Desde sus primeras novelas, hace ya un cuarto de siglo, Juana Salabert (París, 1962) ha venido tratando graves asuntos de nuestra naturaleza. No le interesan cuestiones livianas y ha reincidido en el miedo, el dolor, el odio, la marginación social, la guerra o el fascismo. Es una escritora de aliento trágico a quien atraen la etiología y las manifestaciones del mal. El mal vuelve a ocuparle en Atentado, y ello de la forma tan absorbente y única como lo anuncia un título llamativamente escueto, con pura función denotativa y sin que quepa en él ni ambigüedad ni símbolo.

El atentado de ese rótulo lacónico ocurre en una ciudad norteña imaginaria llamada Finis que ya aparece en otras novelas de Salabert. La recreación del crimen es heredera de los relatos del horror surgidos del 11M, la matanza en Niza de 2016, Bataclán o las Ramblas barcelonesas. Salabert diseña su propia matanza fundamentalista escogiendo datos de esos terribles episodios. Los turistas callejean por la histórica Finis una mañana veraniega.

De repente salta la tragedia: un atropello intencionado, varios apuñalamientos en la plaza mayor, toma de rehenes que los terroristas encierran en el teatro y, al fin, asalto del coliseo por los GEO. La espiral violenta dura apenas media hora y la novela la refiere como un reportaje en tiempo real que produce un efecto de dinamismo.

Atentado

Juana Salabert

Alianza, 2022. 216 páginas. 16,95 €

La tragedia requiere el protagonismo colectivo que monta Salabert. Un papel necesario desempeñan los yihadistas para mostrar la irracionalidad y el fanatismo, también para alegar cómo en ese medio hay personas libres de la intolerancia religiosa. Pero Atentado es más la novela de las víctimas que de los terroristas.

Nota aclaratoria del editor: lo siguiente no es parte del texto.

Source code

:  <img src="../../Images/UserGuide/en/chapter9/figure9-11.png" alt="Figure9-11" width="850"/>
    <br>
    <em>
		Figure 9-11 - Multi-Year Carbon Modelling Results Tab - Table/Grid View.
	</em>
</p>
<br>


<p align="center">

Aquí la autora despliega un abanico de personajes con el propósito de ofrecer un retrato humano variado, por edad, por nacionalidad, por diversas condiciones: encontramos un quiosquero, una policía, a una egipcia afincada en Nueva York, una guía turística…



Salabert tiene cuidado de dotar de singularidad a algunos de estos casos para que la novela no se limite a tipos corrientes. Ocurre con el quiosquero, un chaval en el paro que tiene la mala suerte de estar sustituyendo al titular, que se ha ido de vacaciones. O con la guía turística, que afronta su primer día de trabajo en esta insospechable circunstancia.



La autora presta, por otra parte, gran atención a la sombría intensidad mental en que los protagonistas viven ese corto espacio de tiempo. Este intimismo psicologista constituye uno de los mejores aciertos del libro ya que permite reproducir la dimensión humana de un atentado. Esas cavilaciones torturadas facilitan que la historia anterior de los personajes se reconstruya con pinceladas sencillas pero intensas. Algo que se manifiesta bien mediante un sinuoso monólogo interior que se incorpora al relato en letra cursiva.

Salabert reproduce la dimensión humana de un ataque terrorista, uno de los mejores aciertos del libro

Esta conflictividad anímica encierra además algo muy notable. En ella, el doloroso juego entre presente y pasado se inserta dentro de una experiencia única. Se trata de algo que constituye, de alguna manera, el motor último de la obra: la vivencia exasperante de que aquello que a uno le sucede pueda ser lo último que le ocurra en la vida.

Peculiaridad de esta ágil crónica de un atentado es que no participa del puro catastrofismo común en estos relatos. Al revés, Salabert contrapone la dignidad y altruismo de las víctimas al horror y la barbarie y, en última instancia, celebra que existan instintos humanos positivos. Por eso la novela concluye con un mensaje afirmativo: una rehén tiene una poética visión en la que identifica “el júbilo y la belleza del mundo”.